The world is awash in opinions, and where there aren’t words, there are metrics. Thumbs, likes, hearts, reposts, pingbacks. Too often, star ratings become a goad to beat authors with, and sometimes other readers. Some aggressively misguided fans take less-than-perfect reviews as personal insults, and harass reviewers for their honesty.  These same fans will only and always leave their authors five-star ratings, no matter what the book is like. As for me, I can’t predict whether a book I read next month will blow every prior book out of the water (it happens, see KJ Charles) making all my old ratings irrelevant.

So I’m not playing that game. I’m already a bit ashamed of the ratings I assigned when I started leaving reviews. What is a five-star book? One I loved but won’t re-read? Or ought I to save it for the very best, the life changers, the read-it-once-a-year-until-I-die books? But how mediocre is mediocre?  What about books that end up on the dreaded DNF pile?  Those deserve a review because it matters why I didn’t finish, but taste is too big a factor for me to deride a book simply because it wasn’t one I liked. 

And I’m an author too.  Far be it from me to want to harm another writer’s chances to be found by someone who likes different books than I do. So there. I won’t star-rank your books if you don’t star-rank mine. Hate all you want, but do it with words, not algorithms.

COMMONPLACE

I’ve tried to blog many times over the years. Aside from my life-long inability to keep any kind of regular diary for more than a few months, blogging about oneself seems incalculably trite. And damnation but I hate a long-worded ramble about people’s family values on my way to their rhubarb pie recipe. Being no great fount of wisdom about any particular thing, I have never felt I had much to write about.

And then I read this piece by Cory Doctorow.

Doctorow is already a bit of a legend, and this goes a very long way towards explaining how and why. It is also the most instrumental, calculating, analytical, yet least mercenary (Doctorow’s emphasis) description of the value of blogs I have ever read. It has altered my worldview considerably, and I say that as a person who actively alters their worldview on the regular. I do enjoy it when an outside force does it for me.

For you TL:DR types, what makes this different from all other advice I’ve read about blogs? It’s the fact that Doctorow’s primary audience is himself. Most advice says to use the blog to make yourself likeable, create a human persona so you can “connect” with your “target audience.” Whatever you do, don’t write about writing, they say, even though my favourite authors blog about writing all the time. Even though we’re meant to “take the reader on our creative journey.” Write instead about your “passion” or some hobby or your pets… then mention to fans of this aspect of yourself that you happen to write books…

This feels like trying to suck up to rich classmates by talking about horses, then asking if they’ll buy your lemonade. Dude, I’m busy. My passion is writing more books.  I don’t want to make small talk. If I’m taking the time to write blog posts, it’s gonna have to be about bigger stuff, and it’s going to have to serve me more directly.

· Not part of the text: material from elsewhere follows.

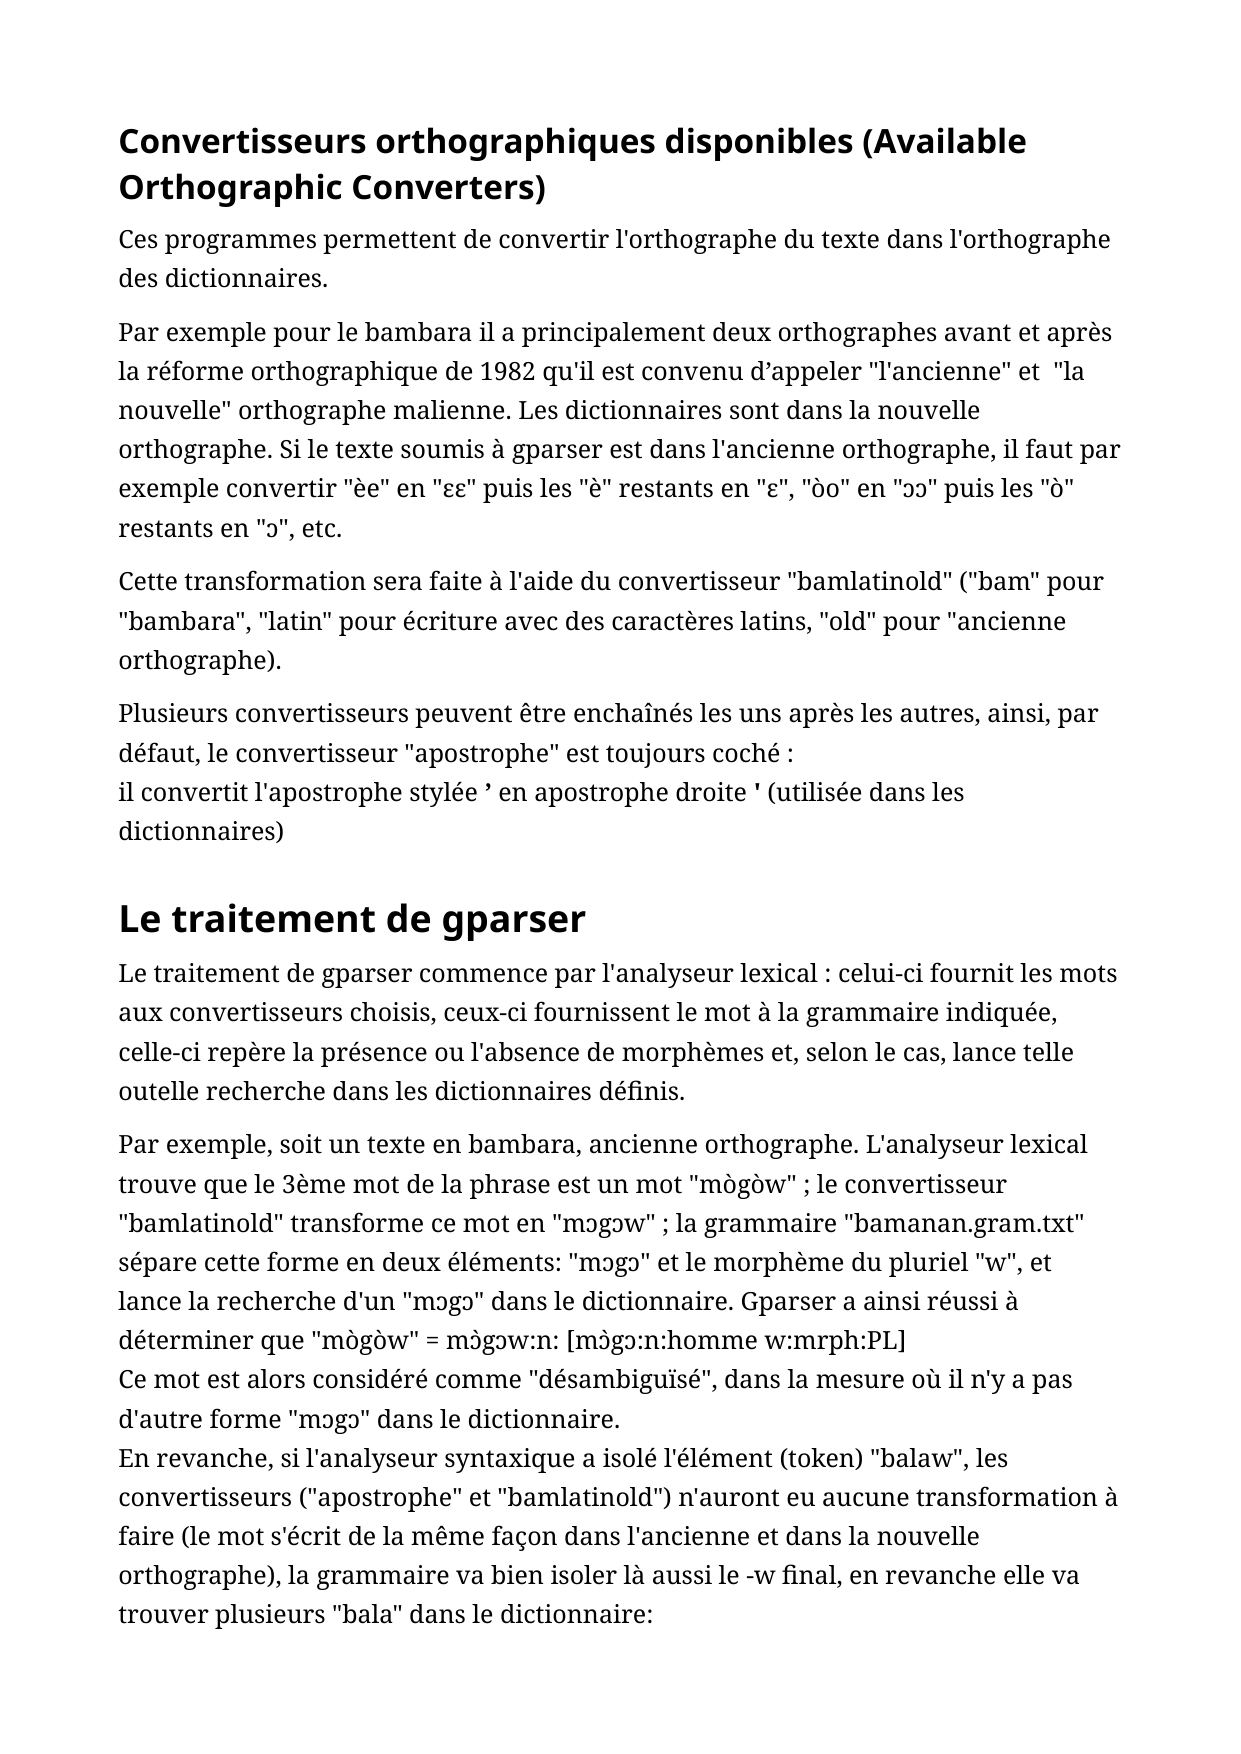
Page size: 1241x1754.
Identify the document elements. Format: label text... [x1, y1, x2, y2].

“(T)he thought of carrying everything around in a neat little (searchable) package was frankly staggering.”

Doctorow welcomes the public to observe, comment, suggest, reframe and so on, but he blogs first of all to keep a record of his own thinking. Yes, a book or a private e-journal does the same thing, but the internal coding of blog design makes them taggable and searchable. All his ideas, given at least the semblance of coherence, cross referenced, and available all the time, everywhere.  I wept, just a little.  So much of my time goes to what can only be termed data management that the thought of carrying everything around in a neat little (searchable) package was frankly staggering.

The Commonplace Book as Doctorow describes it is present in mainstream thought most obviously as the Bullet Journal.  Many bulleters do indeed publish, as five minutes with the hashtag will reveal.

But I don’t know what I’ll do. Utterly inconclusive I admit, but I have a well-practiced habit of promising more than I can deliver, and so I now make far fewer promises. Is this my Commonplace Book? Comments clearly welcome.